孟北栀瞪他一眼,警告道:“不要,手会疼。你下次不许这样了。”
徐远洲眼神飘忽,含含糊糊地应着她,“哥哥抱你去洗漱,然后吃饭。”
下次不会?
下次,肯定,还敢……
不是他自制力太差,只怪点心太可口。何况他又嗜甜,这已经很克制了。
如果是把点心彻底吃干抹净,大概就不只是这样了。
孟北栀脸色一变,马上拒绝,快速跳下床,“不要,我自己去。”
谁知道他带她去,会在厕所折腾多久。
还是自己动手,这样才能尽快享用美食。
也怪男色过分撩人,她意志力薄弱,根本把持不住。
徐远洲哟不过她,只好在外面等她,脑子放空之际,想着是时候再置办一套房产了,这样两人独处的时候才不会有人打扰。
酒店虽然方便,但毕竟也没那么干净。
*
在吃完早餐之后,徐远洲就便送孟北栀去图书馆,等电梯的时候还依依不舍,“我不能再陪你去图书馆吗?”
孟北栀摇头,“不可以,你也该回去了,说了你会影响我,听话嘛。”
徐远洲哀怨看她一眼,“好好好,我送完你就懂事地走人。”
孟北栀失笑,“好啦,我会给你做好吃的,不郁闷了,好不好?”
徐远洲嗯了一声,还没来得及说下一句。
电梯里,又陆陆续续进来几个贵妇人,说说笑笑,应该是来酒店这边吃早茶的。
其中一个人认出徐远洲,“这不是远洲吗?好久不见了。”
听到这位阿姨的自我介绍,徐远洲礼貌寒暄了几句。孟北栀社恐发作,默默躲了一下,藏在他身后。

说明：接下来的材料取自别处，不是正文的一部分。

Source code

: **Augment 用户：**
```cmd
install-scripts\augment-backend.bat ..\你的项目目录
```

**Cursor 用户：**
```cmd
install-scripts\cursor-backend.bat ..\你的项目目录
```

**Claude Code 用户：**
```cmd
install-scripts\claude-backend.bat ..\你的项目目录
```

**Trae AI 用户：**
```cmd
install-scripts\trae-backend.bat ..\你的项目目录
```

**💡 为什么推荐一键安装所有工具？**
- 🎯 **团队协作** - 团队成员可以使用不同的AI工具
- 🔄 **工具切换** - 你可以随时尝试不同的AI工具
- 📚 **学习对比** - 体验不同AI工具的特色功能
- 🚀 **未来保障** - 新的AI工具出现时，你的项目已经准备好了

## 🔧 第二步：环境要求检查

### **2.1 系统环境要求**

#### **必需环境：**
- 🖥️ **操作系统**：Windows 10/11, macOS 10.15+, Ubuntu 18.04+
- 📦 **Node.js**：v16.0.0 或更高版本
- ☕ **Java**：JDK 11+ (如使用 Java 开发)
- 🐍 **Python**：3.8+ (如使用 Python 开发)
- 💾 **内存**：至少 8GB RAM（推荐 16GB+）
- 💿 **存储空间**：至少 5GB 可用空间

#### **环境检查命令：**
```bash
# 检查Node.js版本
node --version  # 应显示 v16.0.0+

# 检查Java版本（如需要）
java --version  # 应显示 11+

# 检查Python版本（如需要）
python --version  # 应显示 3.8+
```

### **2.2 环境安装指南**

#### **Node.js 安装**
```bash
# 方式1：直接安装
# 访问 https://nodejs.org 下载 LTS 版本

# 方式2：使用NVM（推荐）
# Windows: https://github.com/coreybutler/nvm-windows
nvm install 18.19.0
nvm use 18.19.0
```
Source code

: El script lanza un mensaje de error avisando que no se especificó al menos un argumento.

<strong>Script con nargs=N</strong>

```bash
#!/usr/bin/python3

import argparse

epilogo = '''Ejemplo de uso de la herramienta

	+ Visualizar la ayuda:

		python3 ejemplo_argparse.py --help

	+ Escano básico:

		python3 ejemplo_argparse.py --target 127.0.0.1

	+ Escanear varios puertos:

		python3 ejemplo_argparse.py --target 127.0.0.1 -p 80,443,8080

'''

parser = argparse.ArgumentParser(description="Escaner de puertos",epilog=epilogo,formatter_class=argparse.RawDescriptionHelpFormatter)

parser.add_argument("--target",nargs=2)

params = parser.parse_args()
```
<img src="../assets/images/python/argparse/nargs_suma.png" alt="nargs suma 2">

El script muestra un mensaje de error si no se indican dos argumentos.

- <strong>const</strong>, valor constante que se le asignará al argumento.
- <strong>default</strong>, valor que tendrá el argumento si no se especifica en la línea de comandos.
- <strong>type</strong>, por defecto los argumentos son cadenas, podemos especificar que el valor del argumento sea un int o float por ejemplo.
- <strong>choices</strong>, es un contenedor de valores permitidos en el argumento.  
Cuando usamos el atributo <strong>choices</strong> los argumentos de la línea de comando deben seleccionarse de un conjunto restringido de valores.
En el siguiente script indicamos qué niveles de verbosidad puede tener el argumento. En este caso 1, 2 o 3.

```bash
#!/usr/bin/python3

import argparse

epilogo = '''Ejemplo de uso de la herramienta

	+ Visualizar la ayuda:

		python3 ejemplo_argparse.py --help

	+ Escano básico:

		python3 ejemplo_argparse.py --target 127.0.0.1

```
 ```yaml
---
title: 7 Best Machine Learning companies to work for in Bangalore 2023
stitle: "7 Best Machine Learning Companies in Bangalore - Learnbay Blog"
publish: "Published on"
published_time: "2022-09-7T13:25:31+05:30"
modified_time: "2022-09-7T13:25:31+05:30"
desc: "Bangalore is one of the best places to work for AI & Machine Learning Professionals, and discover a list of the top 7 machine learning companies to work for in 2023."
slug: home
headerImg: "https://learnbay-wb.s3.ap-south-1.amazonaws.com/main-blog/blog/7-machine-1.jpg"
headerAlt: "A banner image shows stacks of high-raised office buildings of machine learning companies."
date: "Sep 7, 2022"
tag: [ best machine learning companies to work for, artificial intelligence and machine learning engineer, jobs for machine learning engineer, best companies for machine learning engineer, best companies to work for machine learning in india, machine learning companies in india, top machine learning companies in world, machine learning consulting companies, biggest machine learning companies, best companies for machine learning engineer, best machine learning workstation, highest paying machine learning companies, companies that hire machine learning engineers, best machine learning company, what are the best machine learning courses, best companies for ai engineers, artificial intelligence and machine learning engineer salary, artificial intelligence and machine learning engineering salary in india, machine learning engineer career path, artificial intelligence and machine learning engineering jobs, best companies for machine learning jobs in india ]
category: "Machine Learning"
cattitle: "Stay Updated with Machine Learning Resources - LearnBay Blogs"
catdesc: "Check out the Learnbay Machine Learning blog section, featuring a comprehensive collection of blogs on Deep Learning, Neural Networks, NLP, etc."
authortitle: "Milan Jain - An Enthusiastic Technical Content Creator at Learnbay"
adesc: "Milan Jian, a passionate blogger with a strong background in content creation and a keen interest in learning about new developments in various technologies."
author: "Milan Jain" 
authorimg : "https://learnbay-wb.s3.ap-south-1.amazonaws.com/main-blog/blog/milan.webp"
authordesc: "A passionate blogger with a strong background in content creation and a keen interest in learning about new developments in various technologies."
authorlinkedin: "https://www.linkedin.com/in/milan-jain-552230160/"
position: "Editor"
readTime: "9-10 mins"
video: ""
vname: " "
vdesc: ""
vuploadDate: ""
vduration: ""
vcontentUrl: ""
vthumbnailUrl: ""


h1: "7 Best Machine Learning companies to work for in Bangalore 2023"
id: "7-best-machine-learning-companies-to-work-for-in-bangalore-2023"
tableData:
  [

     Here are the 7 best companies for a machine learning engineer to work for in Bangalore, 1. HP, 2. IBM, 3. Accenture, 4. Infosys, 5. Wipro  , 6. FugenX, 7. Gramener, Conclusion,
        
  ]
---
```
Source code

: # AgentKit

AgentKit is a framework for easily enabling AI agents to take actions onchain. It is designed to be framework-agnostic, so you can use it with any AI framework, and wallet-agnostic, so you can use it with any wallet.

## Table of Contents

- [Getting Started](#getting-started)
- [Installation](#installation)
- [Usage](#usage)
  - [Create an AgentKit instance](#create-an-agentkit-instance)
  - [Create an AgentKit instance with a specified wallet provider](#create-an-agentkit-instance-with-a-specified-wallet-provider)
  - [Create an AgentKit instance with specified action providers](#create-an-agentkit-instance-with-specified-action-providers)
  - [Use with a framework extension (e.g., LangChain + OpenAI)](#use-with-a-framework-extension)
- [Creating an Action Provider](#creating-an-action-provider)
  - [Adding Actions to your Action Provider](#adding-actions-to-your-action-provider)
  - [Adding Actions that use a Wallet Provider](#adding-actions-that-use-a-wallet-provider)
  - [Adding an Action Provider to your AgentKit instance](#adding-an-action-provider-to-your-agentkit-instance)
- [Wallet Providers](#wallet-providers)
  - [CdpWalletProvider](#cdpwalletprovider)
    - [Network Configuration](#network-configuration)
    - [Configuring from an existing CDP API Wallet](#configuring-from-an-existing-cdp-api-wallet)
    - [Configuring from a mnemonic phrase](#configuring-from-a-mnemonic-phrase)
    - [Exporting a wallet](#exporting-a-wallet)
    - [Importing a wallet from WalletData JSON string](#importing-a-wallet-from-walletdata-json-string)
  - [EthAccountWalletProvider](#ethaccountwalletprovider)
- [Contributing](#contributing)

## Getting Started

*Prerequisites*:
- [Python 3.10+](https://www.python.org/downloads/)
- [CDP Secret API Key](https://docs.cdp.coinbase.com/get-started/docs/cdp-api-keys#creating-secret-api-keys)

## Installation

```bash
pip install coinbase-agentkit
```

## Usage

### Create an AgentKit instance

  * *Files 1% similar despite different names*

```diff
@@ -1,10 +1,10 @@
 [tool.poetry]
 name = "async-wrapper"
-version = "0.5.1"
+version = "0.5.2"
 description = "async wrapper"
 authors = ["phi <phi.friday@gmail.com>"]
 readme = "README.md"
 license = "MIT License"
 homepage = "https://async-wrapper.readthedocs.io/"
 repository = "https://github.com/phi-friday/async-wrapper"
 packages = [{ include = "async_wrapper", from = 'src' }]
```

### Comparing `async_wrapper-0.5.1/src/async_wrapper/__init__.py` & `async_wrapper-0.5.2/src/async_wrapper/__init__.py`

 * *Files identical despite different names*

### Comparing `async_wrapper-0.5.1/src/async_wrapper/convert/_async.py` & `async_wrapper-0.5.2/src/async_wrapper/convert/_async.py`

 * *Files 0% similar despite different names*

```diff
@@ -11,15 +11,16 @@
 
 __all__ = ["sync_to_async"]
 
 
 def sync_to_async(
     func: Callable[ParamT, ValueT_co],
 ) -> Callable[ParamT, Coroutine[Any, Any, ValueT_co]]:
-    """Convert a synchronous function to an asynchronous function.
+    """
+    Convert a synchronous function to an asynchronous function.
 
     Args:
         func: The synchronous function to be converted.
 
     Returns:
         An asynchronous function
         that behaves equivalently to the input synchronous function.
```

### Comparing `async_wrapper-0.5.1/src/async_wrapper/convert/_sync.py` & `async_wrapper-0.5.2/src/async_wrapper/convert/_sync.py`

“带女朋友出来玩啊?”人都是有八卦心理的,更别提上了年纪的阿姨。
徐远洲点了下头,知道孟北栀不喜欢跟陌生人接触,也没多说什么。
几个人阿姨到底也是结过婚,两个成年男女来酒店,做什么,不言而喻。
电梯到了一楼,孟北栀感觉被人盯得观察,浑身不得劲,拉了拉他的手,想快点逃离现场。
徐远洲收到她的讯号,护着她快速离开,寻思着买房的事情必须抓紧提上日程了,“对不起啊,栀栀,让你不太舒服了。这家酒店的广式早茶在圈子里很火,所以,难免遇到认识的人。”
孟北栀扯了扯唇角,“嗯,走吧。”
她也是有了心理准备,跟他们这样家世显赫的人在一起,自然会遇上这样的情况。
毕竟是成年人了,又是两情相悦的关系,出入这样的场合倒也正常。
只是还不太适应被人围观,她内心还得再强大一点。
到底圈子说大也大说小也小,徐远洲家庭背景也比较显赫,几个贵妇人打麻将或者茶余饭后,便开始七嘴八舌讨论。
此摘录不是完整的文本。